Task item.
Repeat every record below exactly, omitting any pictures.

------ Records for processing

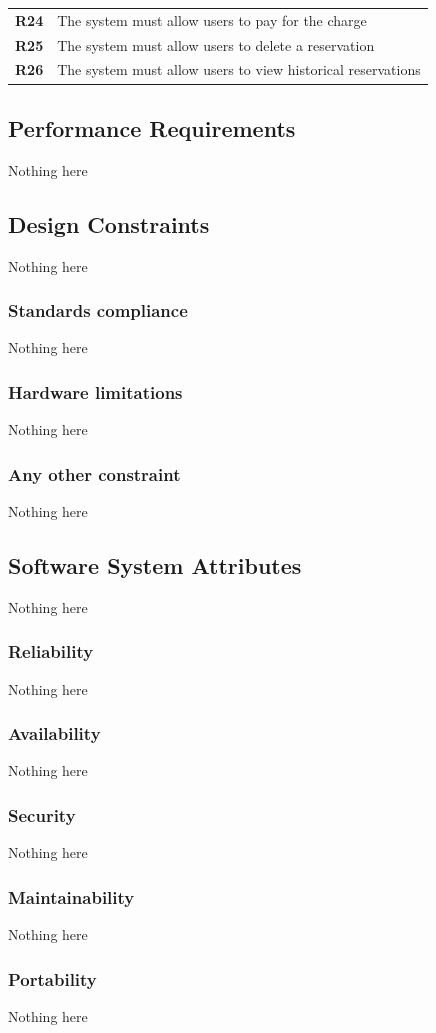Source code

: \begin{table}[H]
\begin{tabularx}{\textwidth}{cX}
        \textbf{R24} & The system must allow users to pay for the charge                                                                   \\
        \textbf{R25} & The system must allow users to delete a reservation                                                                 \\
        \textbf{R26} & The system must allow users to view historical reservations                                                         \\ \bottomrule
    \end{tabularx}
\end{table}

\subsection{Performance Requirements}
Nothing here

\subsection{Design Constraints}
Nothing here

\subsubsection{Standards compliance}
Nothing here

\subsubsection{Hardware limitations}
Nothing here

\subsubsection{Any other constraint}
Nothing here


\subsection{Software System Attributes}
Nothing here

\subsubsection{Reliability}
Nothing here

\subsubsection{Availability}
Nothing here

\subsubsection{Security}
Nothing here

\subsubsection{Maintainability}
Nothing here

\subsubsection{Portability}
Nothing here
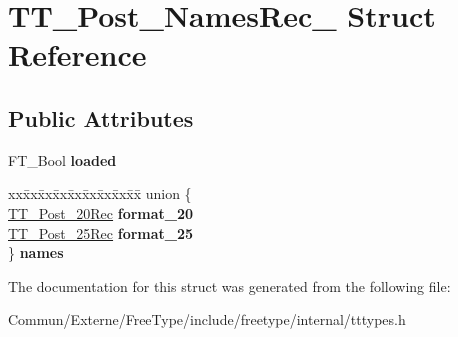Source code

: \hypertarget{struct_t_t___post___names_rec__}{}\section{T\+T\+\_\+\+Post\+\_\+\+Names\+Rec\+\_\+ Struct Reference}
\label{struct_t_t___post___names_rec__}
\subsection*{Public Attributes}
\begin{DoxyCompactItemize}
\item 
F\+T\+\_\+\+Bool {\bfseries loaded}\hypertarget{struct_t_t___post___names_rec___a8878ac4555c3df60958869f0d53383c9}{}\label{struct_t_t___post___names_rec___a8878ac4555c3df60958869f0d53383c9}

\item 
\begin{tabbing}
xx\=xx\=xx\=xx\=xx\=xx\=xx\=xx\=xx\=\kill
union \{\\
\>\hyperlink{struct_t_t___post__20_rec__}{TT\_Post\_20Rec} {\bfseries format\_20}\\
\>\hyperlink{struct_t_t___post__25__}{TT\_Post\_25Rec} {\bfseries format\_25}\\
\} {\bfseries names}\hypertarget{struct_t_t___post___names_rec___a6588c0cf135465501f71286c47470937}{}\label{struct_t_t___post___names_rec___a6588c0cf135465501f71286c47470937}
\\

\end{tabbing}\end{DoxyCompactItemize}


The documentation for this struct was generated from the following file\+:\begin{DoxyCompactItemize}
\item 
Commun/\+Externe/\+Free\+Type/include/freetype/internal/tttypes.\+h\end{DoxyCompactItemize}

------------

Task response.
Source code

: \begin{table}[H]
\begin{tabularx}{\textwidth}{cX}
        \textbf{R24} & The system must allow users to pay for the charge                                                                   \\
        \textbf{R25} & The system must allow users to delete a reservation                                                                 \\
        \textbf{R26} & The system must allow users to view historical reservations                                                         \\ \bottomrule
    \end{tabularx}
\end{table}

\subsection{Performance Requirements}
Nothing here

\subsection{Design Constraints}
Nothing here

\subsubsection{Standards compliance}
Nothing here

\subsubsection{Hardware limitations}
Nothing here

\subsubsection{Any other constraint}
Nothing here


\subsection{Software System Attributes}
Nothing here

\subsubsection{Reliability}
Nothing here

\subsubsection{Availability}
Nothing here

\subsubsection{Security}
Nothing here

\subsubsection{Maintainability}
Nothing here

\subsubsection{Portability}
Nothing here
Source code

: \hypertarget{struct_t_t___post___names_rec__}{}\section{T\+T\+\_\+\+Post\+\_\+\+Names\+Rec\+\_\+ Struct Reference}
\label{struct_t_t___post___names_rec__}
\subsection*{Public Attributes}
\begin{DoxyCompactItemize}
\item 
F\+T\+\_\+\+Bool {\bfseries loaded}\hypertarget{struct_t_t___post___names_rec___a8878ac4555c3df60958869f0d53383c9}{}\label{struct_t_t___post___names_rec___a8878ac4555c3df60958869f0d53383c9}

\item 
\begin{tabbing}
xx\=xx\=xx\=xx\=xx\=xx\=xx\=xx\=xx\=\kill
union \{\\
\>\hyperlink{struct_t_t___post__20_rec__}{TT\_Post\_20Rec} {\bfseries format\_20}\\
\>\hyperlink{struct_t_t___post__25__}{TT\_Post\_25Rec} {\bfseries format\_25}\\
\} {\bfseries names}\hypertarget{struct_t_t___post___names_rec___a6588c0cf135465501f71286c47470937}{}\label{struct_t_t___post___names_rec___a6588c0cf135465501f71286c47470937}
\\

\end{tabbing}\end{DoxyCompactItemize}


The documentation for this struct was generated from the following file\+:\begin{DoxyCompactItemize}
\item 
Commun/\+Externe/\+Free\+Type/include/freetype/internal/tttypes.\+h\end{DoxyCompactItemize}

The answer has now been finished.